1. How was the ACT project born?
    Rose Bardonnet Lowry: At the beginning of 2011, Arie van Beek took up his post as the new musical director of Orchestre de Picardie. His artistic projects and his programming ideas required an artistic staff that we could not provide (with our 37 permanent musicians) and financial means that exceeded our self-financing capacity. To see these projects through, I decided to establish another European network, turned towards England and its fantastic artistic resource in the field of choirs.
    In July 2011, on the basis of the territorial objectives and of the activities envisaged, I called this new network "ACT - A common Territory". 
  2. How did you choose the 13 partners?
    The initial group stemmed from existing co-operations between Orchestre de Picardie, Purcell Singers, Brighton Festival Chorus and Cie ECO/Emilio Calcagno.

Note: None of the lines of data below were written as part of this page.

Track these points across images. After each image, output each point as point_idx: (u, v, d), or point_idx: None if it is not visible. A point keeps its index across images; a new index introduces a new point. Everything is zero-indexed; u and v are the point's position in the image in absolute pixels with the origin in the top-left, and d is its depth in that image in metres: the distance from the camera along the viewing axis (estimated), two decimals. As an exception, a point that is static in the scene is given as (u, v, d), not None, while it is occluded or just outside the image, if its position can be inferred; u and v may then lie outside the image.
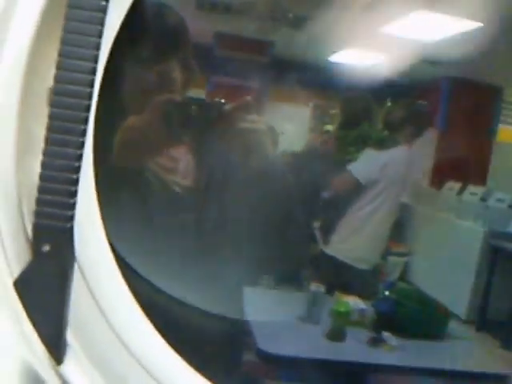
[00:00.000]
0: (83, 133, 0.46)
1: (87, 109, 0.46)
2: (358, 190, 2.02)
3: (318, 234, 2.12)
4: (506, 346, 2.29)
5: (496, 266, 2.76)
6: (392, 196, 2.07)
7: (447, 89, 3.38)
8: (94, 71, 0.45)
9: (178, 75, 0.80)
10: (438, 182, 3.32)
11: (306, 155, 2.39)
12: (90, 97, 0.45)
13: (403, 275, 2.89)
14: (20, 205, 0.49)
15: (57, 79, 0.45)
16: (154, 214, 0.83)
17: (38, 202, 0.45)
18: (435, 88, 3.36)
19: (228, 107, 0.78)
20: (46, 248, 0.46)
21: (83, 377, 0.49)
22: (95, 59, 0.45)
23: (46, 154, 0.45)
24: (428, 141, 2.85)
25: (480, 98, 3.24)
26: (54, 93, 0.45)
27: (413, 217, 2.97)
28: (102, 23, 0.45)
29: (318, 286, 1.61)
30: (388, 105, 2.65)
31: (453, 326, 1.76)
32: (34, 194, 0.45)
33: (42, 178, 0.45)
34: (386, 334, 1.55)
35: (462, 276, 2.81)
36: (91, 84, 0.45)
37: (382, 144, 2.23)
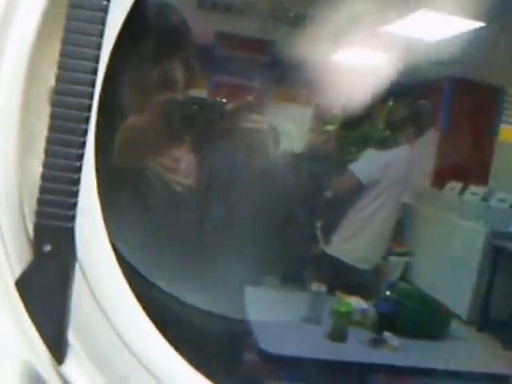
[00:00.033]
0: (84, 132, 0.46)
1: (88, 108, 0.46)
2: (359, 190, 2.02)
3: (320, 234, 2.11)
4: (508, 346, 2.28)
5: (498, 267, 2.75)
6: (393, 196, 2.06)
7: (449, 89, 3.38)
8: (95, 71, 0.45)
9: (179, 75, 0.80)
10: (440, 182, 3.32)
11: (308, 155, 2.39)
12: (91, 96, 0.45)
13: (404, 275, 2.88)
14: (21, 204, 0.49)
15: (58, 79, 0.45)
16: (155, 214, 0.83)
17: (40, 202, 0.45)
18: (437, 88, 3.35)
19: (229, 107, 0.78)
20: (47, 248, 0.46)
21: (84, 377, 0.49)
22: (96, 59, 0.45)
23: (47, 153, 0.45)
24: (429, 141, 2.85)
25: (482, 97, 3.23)
26: (56, 92, 0.45)
27: (414, 217, 2.97)
28: (103, 23, 0.45)
29: (320, 286, 1.61)
30: (389, 104, 2.64)
31: (454, 326, 1.76)
32: (36, 194, 0.45)
33: (43, 177, 0.45)
34: (387, 334, 1.55)
35: (463, 276, 2.80)
36: (92, 84, 0.45)
37: (384, 144, 2.23)
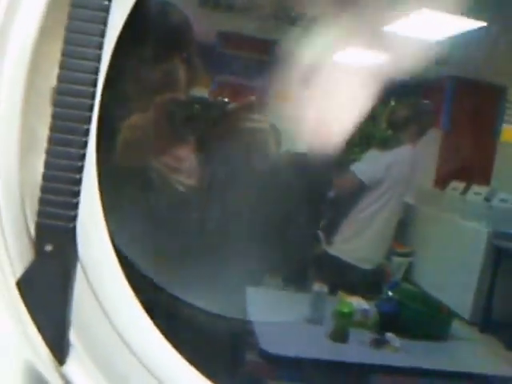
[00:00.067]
0: (86, 132, 0.46)
1: (90, 108, 0.45)
2: (361, 190, 2.01)
3: (321, 234, 2.11)
4: (511, 347, 2.28)
5: (500, 267, 2.74)
6: (396, 196, 2.06)
7: (451, 88, 3.37)
8: (96, 71, 0.45)
9: (181, 73, 0.80)
10: (442, 182, 3.31)
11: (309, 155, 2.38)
12: (93, 96, 0.45)
13: (407, 276, 2.87)
14: (23, 204, 0.49)
15: (60, 79, 0.45)
16: (157, 214, 0.83)
17: (41, 202, 0.45)
18: (439, 88, 3.34)
19: (231, 106, 0.78)
20: (48, 248, 0.46)
21: (86, 377, 0.49)
22: (98, 59, 0.45)
23: (49, 153, 0.45)
24: (432, 140, 2.84)
25: (484, 97, 3.22)
26: (57, 92, 0.45)
27: (416, 217, 2.96)
28: (104, 22, 0.45)
29: (322, 286, 1.60)
30: (391, 104, 2.64)
31: (457, 327, 1.75)
32: (37, 194, 0.45)
33: (44, 177, 0.45)
34: (389, 334, 1.54)
35: (465, 276, 2.80)
36: (94, 83, 0.45)
37: (386, 144, 2.22)
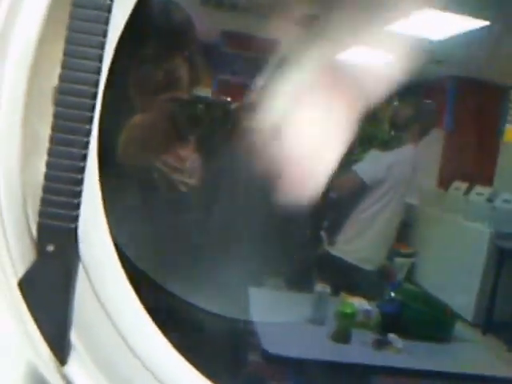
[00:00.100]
0: (88, 132, 0.46)
1: (92, 108, 0.45)
2: (363, 190, 2.00)
3: (324, 235, 2.10)
4: (513, 348, 2.27)
5: (502, 268, 2.73)
6: (398, 196, 2.05)
7: (454, 88, 3.36)
8: (98, 70, 0.45)
9: (184, 72, 0.80)
10: (445, 182, 3.30)
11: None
12: (94, 96, 0.45)
13: (409, 276, 2.87)
14: (25, 204, 0.48)
15: (62, 78, 0.45)
16: (159, 214, 0.82)
17: (43, 202, 0.45)
18: (441, 87, 3.34)
19: (234, 106, 0.77)
20: (50, 248, 0.46)
21: (87, 378, 0.49)
22: (100, 58, 0.45)
23: (50, 153, 0.45)
24: (434, 140, 2.84)
25: (487, 97, 3.22)
26: (59, 92, 0.45)
27: (419, 218, 2.95)
28: (106, 22, 0.45)
29: (324, 286, 1.60)
30: (394, 104, 2.63)
31: (459, 328, 1.75)
32: (39, 194, 0.45)
33: (46, 177, 0.45)
34: (391, 335, 1.54)
35: (468, 277, 2.79)
36: (96, 83, 0.45)
37: (388, 144, 2.22)
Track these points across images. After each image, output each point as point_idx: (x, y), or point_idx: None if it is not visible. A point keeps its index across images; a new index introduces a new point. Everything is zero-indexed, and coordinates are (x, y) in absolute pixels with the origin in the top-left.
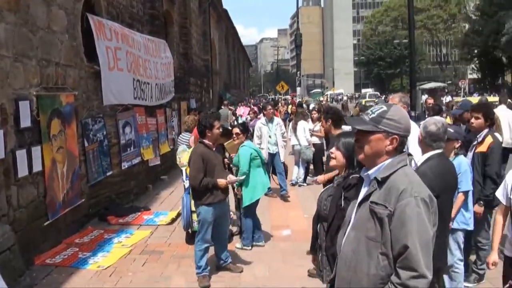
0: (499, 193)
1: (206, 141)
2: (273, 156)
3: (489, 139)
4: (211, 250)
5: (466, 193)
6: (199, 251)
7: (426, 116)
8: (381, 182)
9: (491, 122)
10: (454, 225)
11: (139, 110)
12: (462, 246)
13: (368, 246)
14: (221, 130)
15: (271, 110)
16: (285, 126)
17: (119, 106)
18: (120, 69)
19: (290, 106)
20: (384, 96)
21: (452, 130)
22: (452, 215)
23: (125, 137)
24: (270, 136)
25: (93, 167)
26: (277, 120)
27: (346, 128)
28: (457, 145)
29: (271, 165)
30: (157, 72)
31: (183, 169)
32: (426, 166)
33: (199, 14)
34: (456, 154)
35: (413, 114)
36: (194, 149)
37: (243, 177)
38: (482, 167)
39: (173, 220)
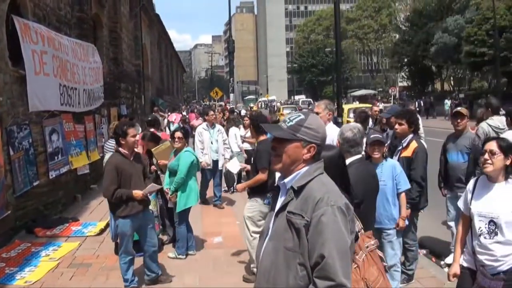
0: (460, 203)
1: (122, 150)
2: (216, 162)
3: (413, 144)
4: (140, 261)
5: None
6: (123, 264)
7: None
8: (297, 191)
9: (415, 128)
10: (393, 225)
11: (67, 117)
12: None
13: (286, 256)
14: (136, 138)
15: (214, 116)
16: None
17: (45, 113)
18: (47, 74)
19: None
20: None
21: (380, 136)
22: (403, 214)
23: (52, 145)
24: (212, 142)
25: (19, 177)
26: (218, 126)
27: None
28: (386, 149)
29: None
30: (85, 77)
31: None
32: None
33: (130, 18)
34: (385, 158)
35: (339, 120)
36: (109, 159)
37: (160, 187)
38: (407, 171)
39: (102, 231)
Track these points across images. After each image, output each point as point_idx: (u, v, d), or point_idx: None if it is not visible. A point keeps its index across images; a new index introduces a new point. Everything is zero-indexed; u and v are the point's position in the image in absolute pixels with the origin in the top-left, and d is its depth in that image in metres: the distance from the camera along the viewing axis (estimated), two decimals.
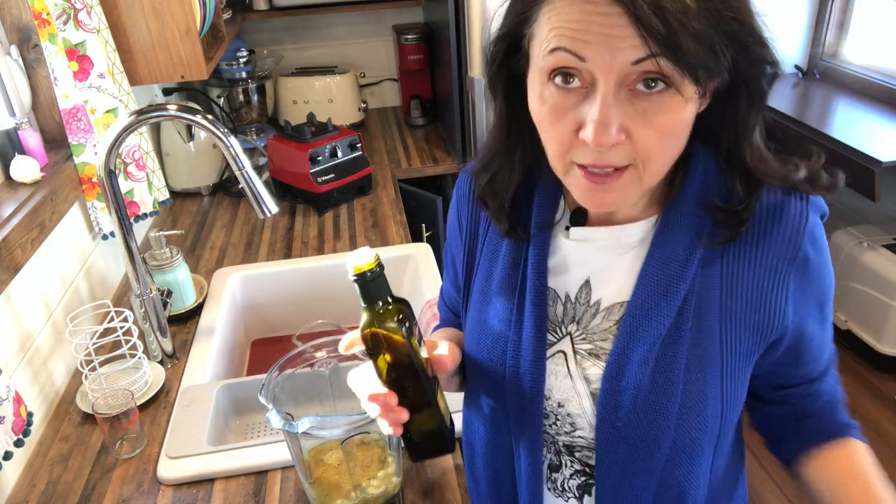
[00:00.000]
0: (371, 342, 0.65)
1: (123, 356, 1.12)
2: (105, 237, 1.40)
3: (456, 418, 0.76)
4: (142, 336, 1.18)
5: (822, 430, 0.74)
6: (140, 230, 1.66)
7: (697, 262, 0.66)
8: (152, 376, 1.15)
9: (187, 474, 0.97)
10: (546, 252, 0.73)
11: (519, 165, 0.73)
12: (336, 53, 2.58)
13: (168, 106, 1.04)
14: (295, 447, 0.84)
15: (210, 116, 1.04)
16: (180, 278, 1.32)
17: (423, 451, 0.72)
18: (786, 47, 2.94)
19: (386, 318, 0.64)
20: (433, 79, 2.44)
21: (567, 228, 0.72)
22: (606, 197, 0.61)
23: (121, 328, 1.08)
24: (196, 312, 1.36)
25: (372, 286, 0.64)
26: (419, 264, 1.50)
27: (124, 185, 1.40)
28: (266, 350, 1.53)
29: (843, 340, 2.55)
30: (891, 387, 2.36)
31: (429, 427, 0.69)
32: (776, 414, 0.77)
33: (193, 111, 1.04)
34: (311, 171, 1.75)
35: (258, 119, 2.31)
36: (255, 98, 2.27)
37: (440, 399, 0.70)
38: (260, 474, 0.98)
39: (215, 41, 1.75)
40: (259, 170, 1.71)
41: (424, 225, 2.09)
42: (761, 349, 0.68)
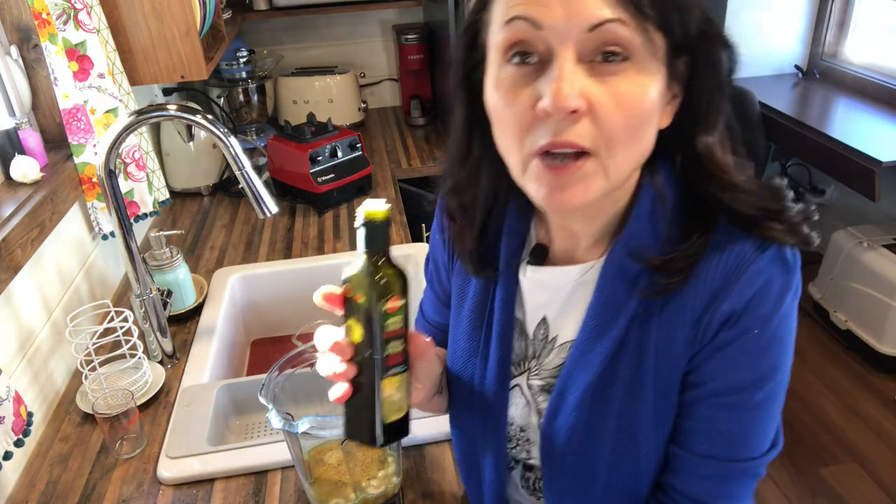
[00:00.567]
0: (350, 290, 0.61)
1: (123, 356, 1.12)
2: (105, 237, 1.40)
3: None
4: (142, 336, 1.18)
5: None
6: (140, 230, 1.66)
7: (636, 309, 0.62)
8: (152, 376, 1.15)
9: (187, 474, 0.97)
10: (514, 288, 0.71)
11: (481, 188, 0.70)
12: (336, 53, 2.58)
13: (168, 106, 1.04)
14: (295, 447, 0.84)
15: (210, 116, 1.04)
16: (180, 278, 1.32)
17: (349, 429, 0.65)
18: (786, 47, 2.94)
19: (375, 271, 0.60)
20: (433, 79, 2.44)
21: (527, 265, 0.70)
22: (567, 193, 0.55)
23: (121, 328, 1.08)
24: (196, 312, 1.36)
25: (378, 235, 0.60)
26: (419, 264, 1.50)
27: (124, 185, 1.40)
28: (266, 350, 1.53)
29: (843, 340, 2.55)
30: (891, 387, 2.36)
31: (362, 405, 0.62)
32: None
33: (193, 111, 1.04)
34: (311, 171, 1.75)
35: (258, 119, 2.31)
36: (255, 98, 2.27)
37: (392, 386, 0.63)
38: (260, 474, 0.98)
39: (215, 41, 1.75)
40: (259, 170, 1.71)
41: (424, 225, 2.09)
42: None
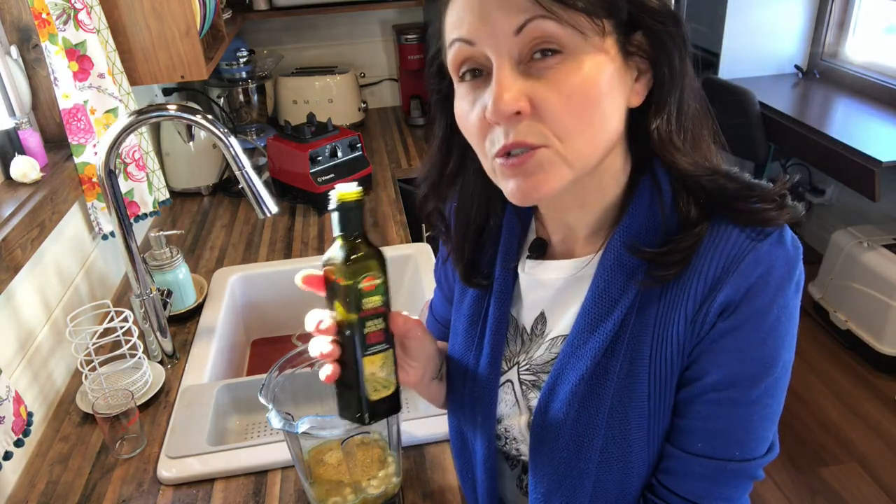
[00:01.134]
0: (330, 272, 0.63)
1: (123, 356, 1.12)
2: (105, 237, 1.40)
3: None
4: (142, 336, 1.18)
5: None
6: (140, 230, 1.66)
7: (631, 303, 0.62)
8: (152, 376, 1.15)
9: (187, 474, 0.97)
10: (510, 283, 0.72)
11: (474, 198, 0.73)
12: (336, 53, 2.58)
13: (168, 106, 1.04)
14: (295, 447, 0.84)
15: (210, 116, 1.04)
16: (180, 278, 1.32)
17: (339, 407, 0.67)
18: (786, 47, 2.94)
19: (350, 252, 0.62)
20: None
21: (526, 258, 0.72)
22: (529, 181, 0.57)
23: (121, 328, 1.08)
24: (196, 312, 1.36)
25: (351, 217, 0.62)
26: (419, 264, 1.50)
27: (124, 185, 1.40)
28: (266, 350, 1.53)
29: (843, 340, 2.55)
30: (891, 387, 2.36)
31: (348, 383, 0.65)
32: None
33: (193, 111, 1.04)
34: (311, 171, 1.75)
35: (258, 119, 2.31)
36: (255, 98, 2.27)
37: (374, 365, 0.65)
38: (260, 474, 0.98)
39: (215, 41, 1.75)
40: (259, 170, 1.71)
41: (424, 225, 2.09)
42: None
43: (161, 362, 1.21)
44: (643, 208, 0.63)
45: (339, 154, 1.82)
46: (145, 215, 1.46)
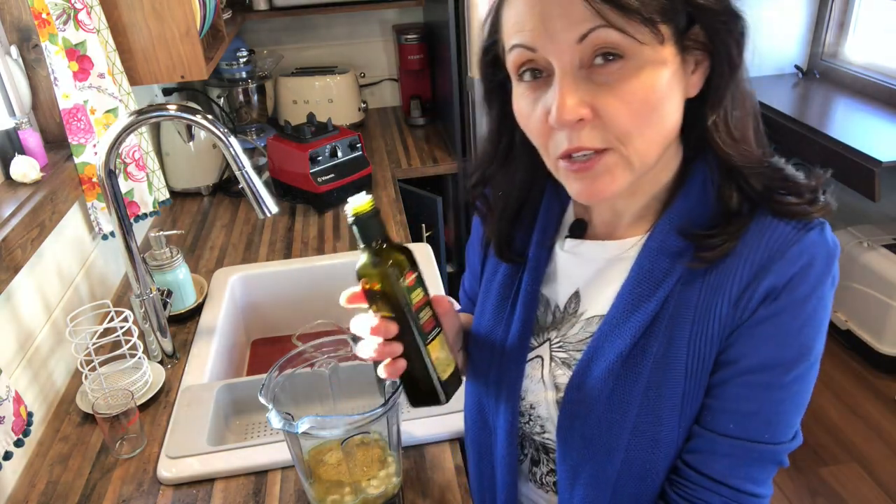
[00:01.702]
0: (366, 282, 0.67)
1: (123, 356, 1.12)
2: (105, 237, 1.40)
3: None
4: (142, 336, 1.18)
5: None
6: (140, 230, 1.66)
7: (673, 286, 0.64)
8: (152, 376, 1.15)
9: (187, 474, 0.97)
10: (544, 260, 0.74)
11: (517, 179, 0.75)
12: (336, 53, 2.58)
13: (168, 106, 1.04)
14: (295, 447, 0.84)
15: (210, 116, 1.04)
16: (180, 278, 1.32)
17: (413, 398, 0.72)
18: (786, 47, 2.94)
19: (381, 259, 0.66)
20: (433, 79, 2.44)
21: (565, 238, 0.74)
22: (595, 185, 0.60)
23: (121, 328, 1.08)
24: (196, 312, 1.36)
25: (370, 226, 0.66)
26: (418, 264, 1.50)
27: (124, 185, 1.40)
28: (266, 350, 1.53)
29: (843, 340, 2.55)
30: (891, 387, 2.36)
31: (418, 374, 0.69)
32: None
33: (193, 111, 1.04)
34: (311, 171, 1.75)
35: (258, 119, 2.31)
36: (255, 98, 2.27)
37: (436, 349, 0.70)
38: (260, 474, 0.98)
39: (215, 41, 1.75)
40: (259, 170, 1.71)
41: (424, 225, 2.09)
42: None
43: (161, 362, 1.21)
44: (695, 193, 0.65)
45: (339, 154, 1.82)
46: (145, 215, 1.46)
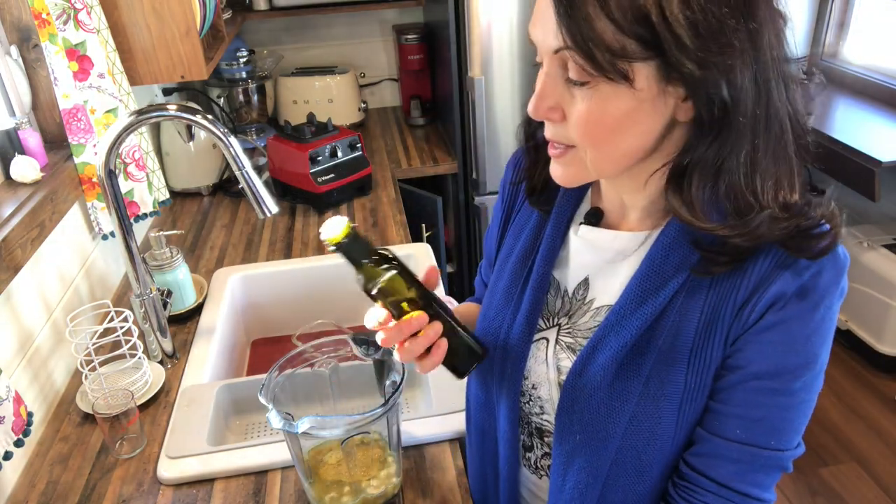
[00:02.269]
0: (381, 296, 0.69)
1: (123, 356, 1.12)
2: (105, 237, 1.40)
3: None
4: (142, 336, 1.18)
5: None
6: (140, 230, 1.66)
7: (682, 283, 0.64)
8: (152, 376, 1.15)
9: (187, 474, 0.97)
10: (558, 244, 0.75)
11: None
12: (336, 53, 2.58)
13: (168, 106, 1.04)
14: (295, 447, 0.84)
15: (210, 116, 1.04)
16: (180, 278, 1.32)
17: (461, 368, 0.76)
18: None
19: (378, 270, 0.69)
20: (433, 79, 2.44)
21: (580, 224, 0.74)
22: (566, 172, 0.65)
23: (121, 328, 1.08)
24: (196, 312, 1.36)
25: (352, 250, 0.69)
26: (419, 264, 1.50)
27: (124, 185, 1.40)
28: (266, 350, 1.53)
29: (844, 340, 2.55)
30: (891, 387, 2.36)
31: (455, 343, 0.73)
32: None
33: (193, 111, 1.04)
34: (311, 171, 1.75)
35: (258, 119, 2.31)
36: (255, 98, 2.27)
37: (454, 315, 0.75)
38: (260, 474, 0.98)
39: (215, 41, 1.75)
40: (259, 170, 1.71)
41: (424, 225, 2.09)
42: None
43: (161, 362, 1.21)
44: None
45: (339, 154, 1.82)
46: (145, 215, 1.46)
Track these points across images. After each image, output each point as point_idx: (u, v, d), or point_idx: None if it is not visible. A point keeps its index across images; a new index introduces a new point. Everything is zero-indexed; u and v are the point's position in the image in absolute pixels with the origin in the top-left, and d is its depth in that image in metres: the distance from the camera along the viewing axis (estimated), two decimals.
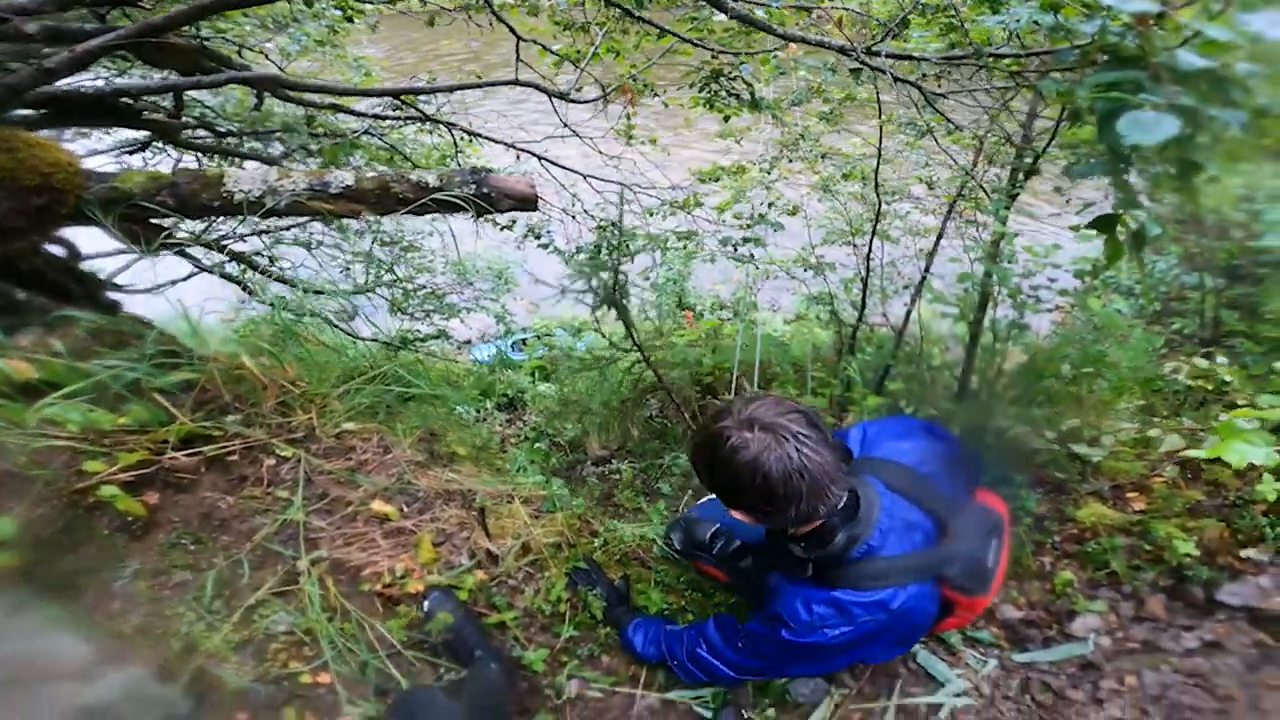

    I then suggested partners or colleagues to share that adventure: Opéra de Rouen Haute-Normandie, Orchestre de Bretagne and Comédie de Picardie. Finally, several English cultural stakeholders joined the network because they wanted to take part in a European project, and ACT was providing a complementary high-quality cultural offer: University for the Creative Arts, Royal Opera House Education, Southend YMCA, Gateway Learning Academy and Thurrock Music Services. The latest newcomer, Melbourn Village College, joined the network after having been contacted by us. 
  3. What is their common point?
    All the partners are fuelled with the same desire to co-operate with stakeholders across the Channel so as to implement activities on a scale exceeding their own capacities, with the purpose of enriching either the target audiences of such activities (youth experiencing social difficulties, students, regular and occasional audiences, etc.) or their own staff (musicians, teachers, administrative officers, etc.) 
  4. Did this European financing allow to create some original projects that could have not existed without it?
    Absolutely! None of the projects proposed under the framework of the ACT network could have taken place in their current dimension without this INTERREG financing. Indeed, this programme aims at funding the cross-border aspect of the activities being implemented, and it is precisely such cost which blocks stakeholders when they do not benefit from this European support. 
  5. What are the main obstacles to build a "Europe of culture”?
    The main obstacle seems to be the European policy as a whole. Despite declarations of good intentions (in particular with the European Cultural Agenda or the signing of the UNESCO Agreement in 2005), culture is becoming less and less present in the European funding programmes. Cultural stakeholders must be highly motivated and flexible in order to find other "entry points" into the European programmes. For instance, ACT proposes numerous activities related to the transmission of knowledge and to awareness-raising so as to change how people view culture, while meeting the criteria of the "INTERREG IV A France (Channel) – England.
  6. What results do you expect by the end of the ACT project in 2015?
    A successful implementation of the scheduled actions and a good harmony between the partners so as to be envisage a continuation of the ACT network!